Task prompt -> Please reproduce, word for word, the part of the sailing-route text below starting at "One would really" and ending at "french Polynesia etc.".

Exercise text ->
▬▬▬▬▬▬▬▬▬▬
One would really have to ask why bash your brains out to get to the So. Pacific when so many other good cruising grounds exist? After 12 years of sailing west, and being confronted with the age old problem of returning west, I decided to enjoy what was in front of me. It I wanted to get back to the west coast from here, Malaysia, I'd continue West across the Indian Ocean and up the Atlantic , through the ditch and out into the Pacific. I'd skip the trip back to Mexico, continue on to the Galapagos and then onwards to the Marquesas, Tuamotous and french Polynesia etc.

As far as you above route planning goes. You'd need to exit SEA quite a bit earlier. Making your way down the East coast of Australia is no cake walk. Bashing in 15-25 knots of trades, behind the reef and next to the land, not easy. There is a very narrow weather window in I think November that the Aussies will use to get down the coast, usually a fickle northerly that in some years never develops. Sailing up this coast was some of the best trade wind sailing ever, going against it, yuk! You might not need to go to NZ on this passage depending on how tough you realyl are. Some folks leave the SE Australian coast and make Tahiti, very hard wind sailing, very few attempt. Even those that start in NZ for Tahiti have a rough time of it. As for the last part, have known a few folks who have gone from Tahiti to Kiribas and then to Hawaii. The last portion on to the USA pretty staitforward. I think you'd be looking at a lot more then a year journey, what with breakdowns, recovery times and then being in so many fantastic places. Most folks have either sold their boats, shipped them home or continue Westwards. While I loved the South Pacific, I can't see any reason to "bash" to get back there. To many other interesting place downwind of me.

Bllly- where was your photo taken? I think that is a pretty cool shot!


----------
▬▬▬▬▬▬▬▬▬▬
Study material ->
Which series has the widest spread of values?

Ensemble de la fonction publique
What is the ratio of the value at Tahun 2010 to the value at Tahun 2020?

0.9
▬▬▬▬▬▬▬▬▬▬
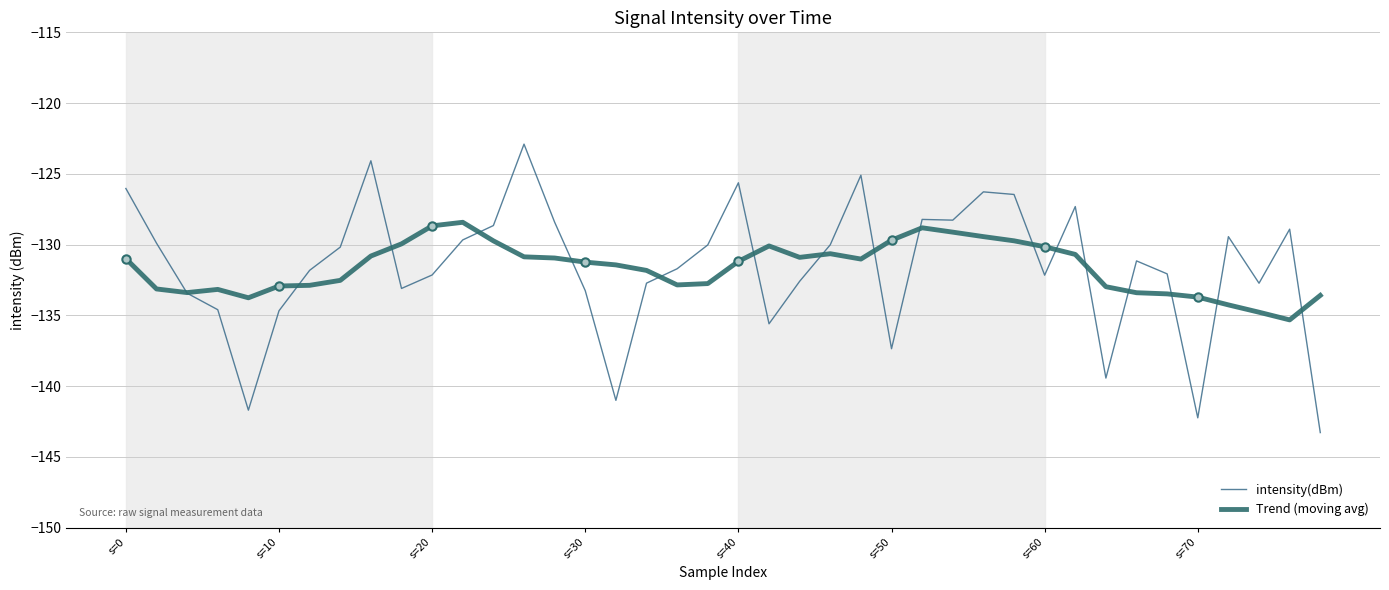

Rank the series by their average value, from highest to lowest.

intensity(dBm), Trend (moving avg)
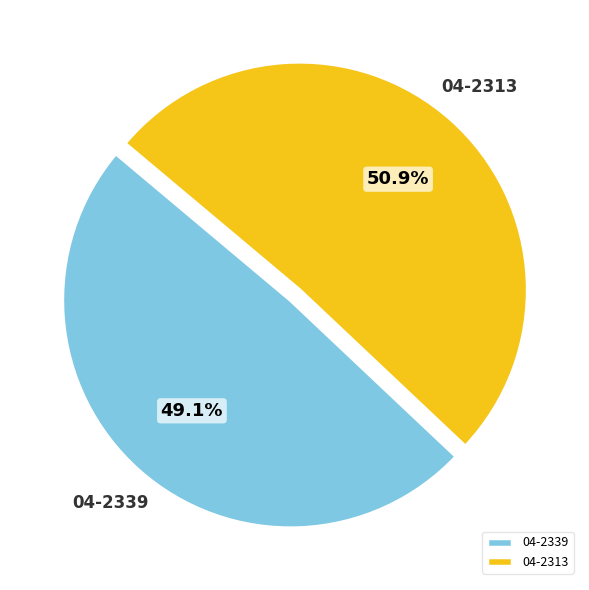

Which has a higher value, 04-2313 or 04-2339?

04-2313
▬▬▬▬▬▬▬▬▬▬
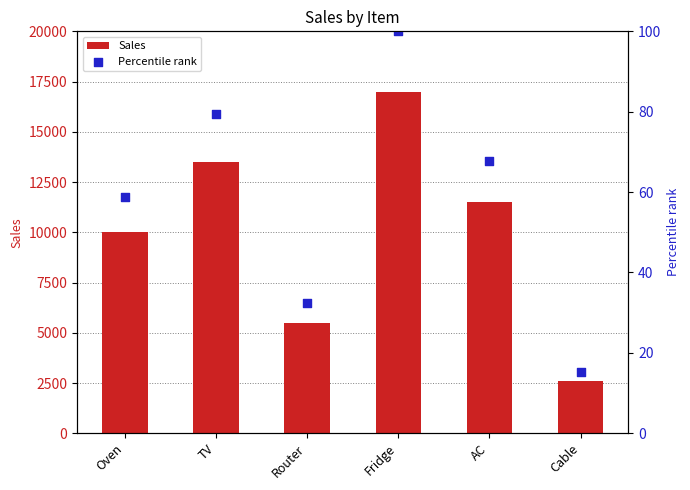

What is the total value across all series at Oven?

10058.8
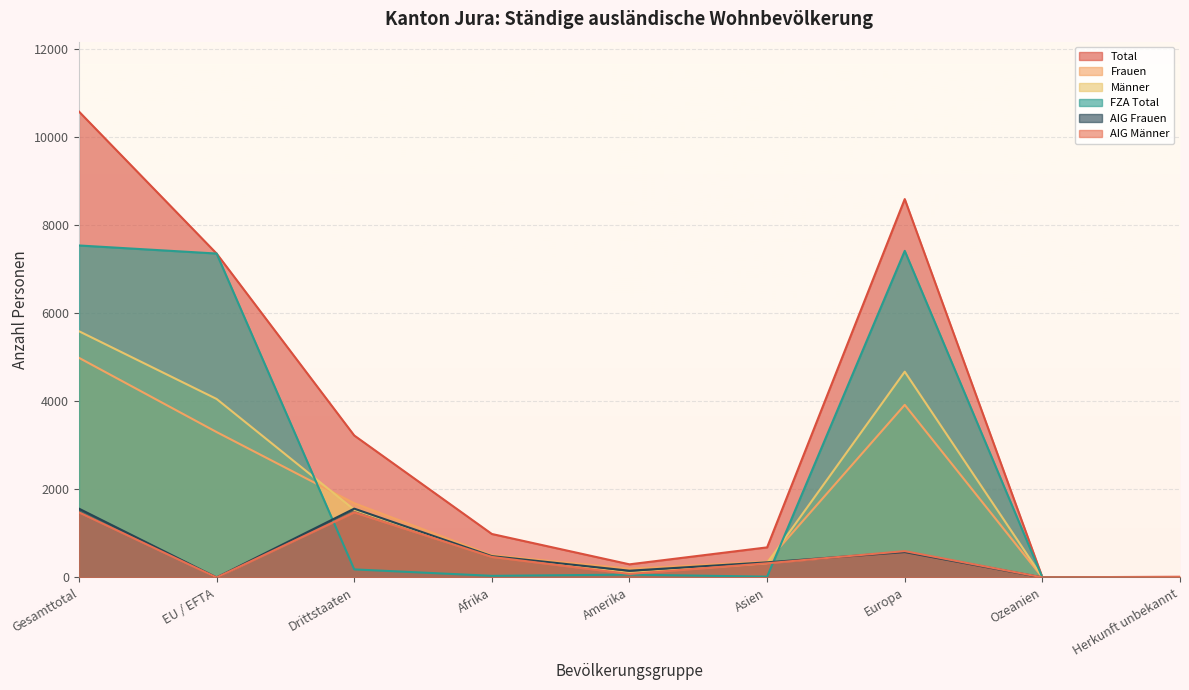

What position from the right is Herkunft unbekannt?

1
▬▬▬▬▬▬▬▬▬▬
Completed exercise ->
One would really have to ask why bash your brains out to get to the So. Pacific when so many other good cruising grounds exist? After 12 years of sailing west, and being confronted with the age old problem of returning west, I decided to enjoy what was in front of me. It I wanted to get back to the west coast from here, Malaysia, I'd continue West across the Indian Ocean and up the Atlantic , through the ditch and out into the Pacific. I'd skip the trip back to Mexico, continue on to the Galapagos and then onwards to the Marquesas, Tuamotous and french Polynesia etc.